→ **WORK TASK A**
From the rows below, give every line between the one holding "Scrum Team = Nhóm" and the one holding "Các nền tảng thực nghiệm của Scrum", inclusive, as a JSON list of strings with one string per line and blank lines left out.

Re: index problems (again)

From: Jeff Janes <jeff(dot)janes(at)gmail(dot)com>
To: Geoff Winkless <pgsqladmin(at)geoff(dot)dj>
Cc: Victor Yegorov <vyegorov(at)gmail(dot)com>, Postgres General <pgsql-general(at)postgresql(dot)org>
Subject: Re: index problems (again)
Date: 2016-03-07 20:23:12
Message-ID: CAMkU=1w3kbT6k6-4u19j=i5BncMs5Rcy3dq_3N9cLt=-5UTbtw@mail.gmail.com
Views: Raw Message | Whole Thread | Download mbox | Resend email
Thread:
Lists: pgsql-general

On Mon, Mar 7, 2016 at 5:01 AM, Geoff Winkless <pgsqladmin(at)geoff(dot)dj> wrote:
> On 7 March 2016 at 11:48, Victor Yegorov <vyegorov(at)gmail(dot)com> wrote:
>> 2016-03-07 13:38 GMT+02:00 Geoff Winkless <pgsqladmin(at)geoff(dot)dj>:
>>>
>>> # EXPLAIN (ANALYZE,BUFFERS) SELECT MIN(sc_id) FROM legs WHERE scdate
>>> BETWEEN 20160219 AND 20160221;
>>
>>
>> Will it help if you'll add `count(*)` to your query like this:
>>
>> SELECT min(sc_id), count(*) FROM legs WHERE scdate BETWEEN 20160219 AND
>> 20160221;
>
> Thanks for the reply.
>
> Yes, that does work around the problem, sort-of (although it's only
> using the scdate-only index, since it needs all the data):

You could also do "min(sc_id+0)" rather than adding a count(*) column.
Although that is not as future proof, as someday the planner might
recognize that '+0' is a no-op.

If your table is well-vacuumed such that pg_class.relallvisible is
high, then it should use the (scdate,sc_id) index in an index-only
scan. But if relallvisible is low, it has to check the table itself
for visibility information which destroys most of the benefit of an
index-only scan, and thus would prefer to use the smaller index
instead.

→ **WORK TASK B**
Write out the passage of the mailing list reply above between "From: Jeff Janes" and "Subject: Re: index problems (again)", inclusive, with no changes.

→ **THE INPUT**
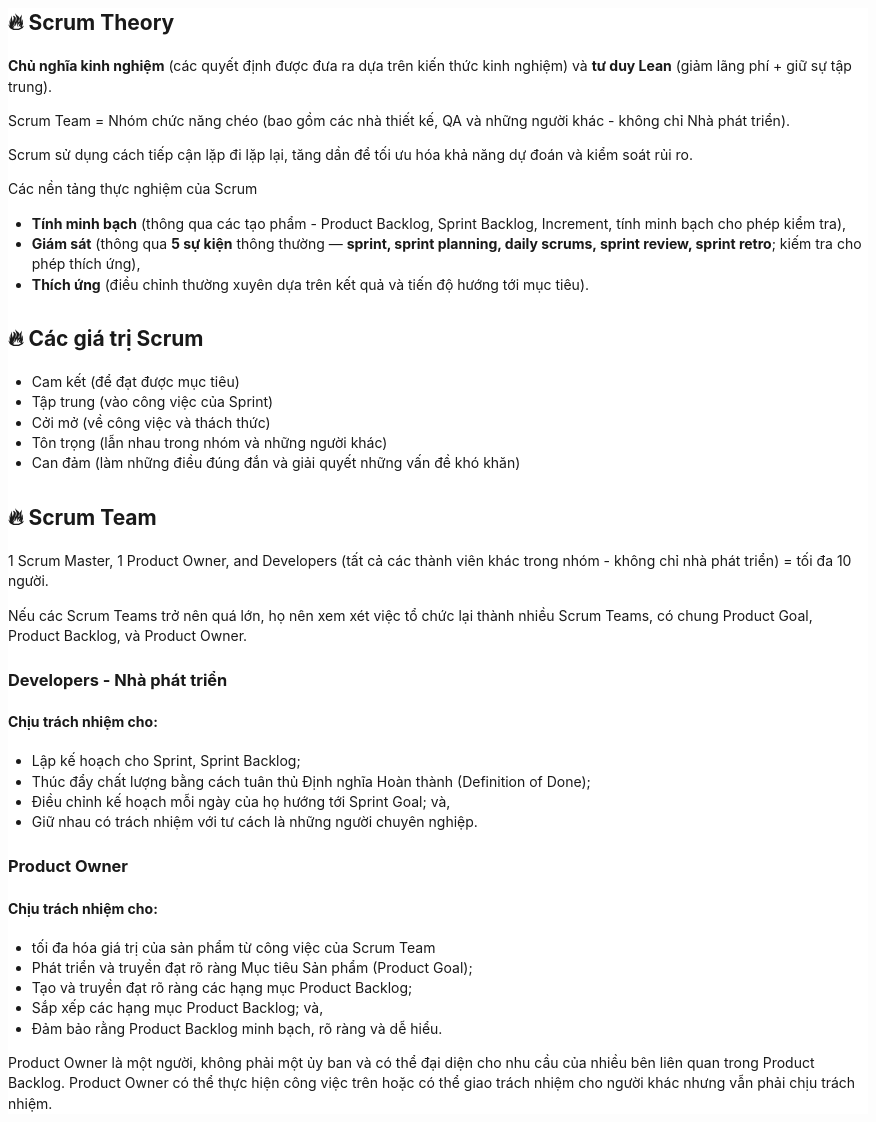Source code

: ## 🔥 Scrum Theory
**Chủ nghĩa kinh nghiệm** (các quyết định được đưa ra dựa trên kiến ​​thức kinh nghiệm) và **tư duy Lean** (giảm lãng phí + giữ sự tập trung).

Scrum Team = Nhóm chức năng chéo (bao gồm các nhà thiết kế, QA và những người khác - không chỉ Nhà phát triển).

Scrum sử dụng cách tiếp cận lặp đi lặp lại, tăng dần để tối ưu hóa khả năng dự đoán và kiểm soát rủi ro.

Các nền tảng thực nghiệm của Scrum

- **Tính minh bạch** (thông qua các tạo phẩm - Product Backlog, Sprint Backlog, Increment, tính minh bạch cho phép kiểm tra),
- **Giám sát** (thông qua **5 sự kiện** thông thường  — **sprint, sprint planning, daily scrums, sprint review, sprint retro**; kiếm tra cho phép thích ứng),
- **Thích ứng** (điều chỉnh thường xuyên dựa trên kết quả và tiến độ hướng tới mục tiêu).

## 🔥 Các giá trị Scrum
- Cam kết (để đạt được mục tiêu)
- Tập trung (vào công việc của Sprint)
- Cởi mở (về công việc và thách thức)
- Tôn trọng (lẫn nhau trong nhóm và những người khác)
- Can đảm (làm những điều đúng đắn và giải quyết những vấn đề khó khăn)

## 🔥 Scrum Team
1 Scrum Master, 1 Product Owner, and Developers (tất cả các thành viên khác trong nhóm - không chỉ nhà phát triển) = tối đa 10 người.

Nếu các Scrum Teams  trở nên quá lớn, họ nên xem xét việc tổ chức lại thành nhiều Scrum Teams, có chung Product Goal, Product Backlog, và Product Owner.

### Developers - Nhà phát triển
#### Chịu trách nhiệm cho:

- Lập kế hoạch cho Sprint, Sprint Backlog;
- Thúc đẩy chất lượng bằng cách tuân thủ Định nghĩa Hoàn thành (Definition of Done);
- Điều chỉnh kế hoạch mỗi ngày của họ hướng tới Sprint Goal; và,
- Giữ nhau có trách nhiệm với tư cách là những người chuyên nghiệp.

### Product Owner
#### Chịu trách nhiệm cho:

- tối đa hóa giá trị của sản phẩm từ công việc của Scrum Team
- Phát triển và truyền đạt rõ ràng Mục tiêu Sản phẩm (Product Goal);
- Tạo và truyền đạt rõ ràng các hạng mục Product Backlog;
- Sắp xếp các hạng mục Product Backlog; và,
- Đảm bảo rằng Product Backlog minh bạch, rõ ràng và dễ hiểu.

Product Owner là một người, không phải một ủy ban và có thể đại diện cho nhu cầu của nhiều bên liên quan trong Product Backlog. Product Owner có thể thực hiện công việc trên hoặc có thể giao trách nhiệm cho người khác nhưng vẫn phải chịu trách nhiệm.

→ **TASK OUTPUT A**
[
  "Scrum Team = Nhóm chức năng chéo (bao gồm các nhà thiết kế, QA và những người khác - không chỉ Nhà phát triển).",
  "Scrum sử dụng cách tiếp cận lặp đi lặp lại, tăng dần để tối ưu hóa khả năng dự đoán và kiểm soát rủi ro.",
  "Các nền tảng thực nghiệm của Scrum"
]

→ **TASK OUTPUT B**
From: Jeff Janes <jeff(dot)janes(at)gmail(dot)com>
To: Geoff Winkless <pgsqladmin(at)geoff(dot)dj>
Cc: Victor Yegorov <vyegorov(at)gmail(dot)com>, Postgres General <pgsql-general(at)postgresql(dot)org>
Subject: Re: index problems (again)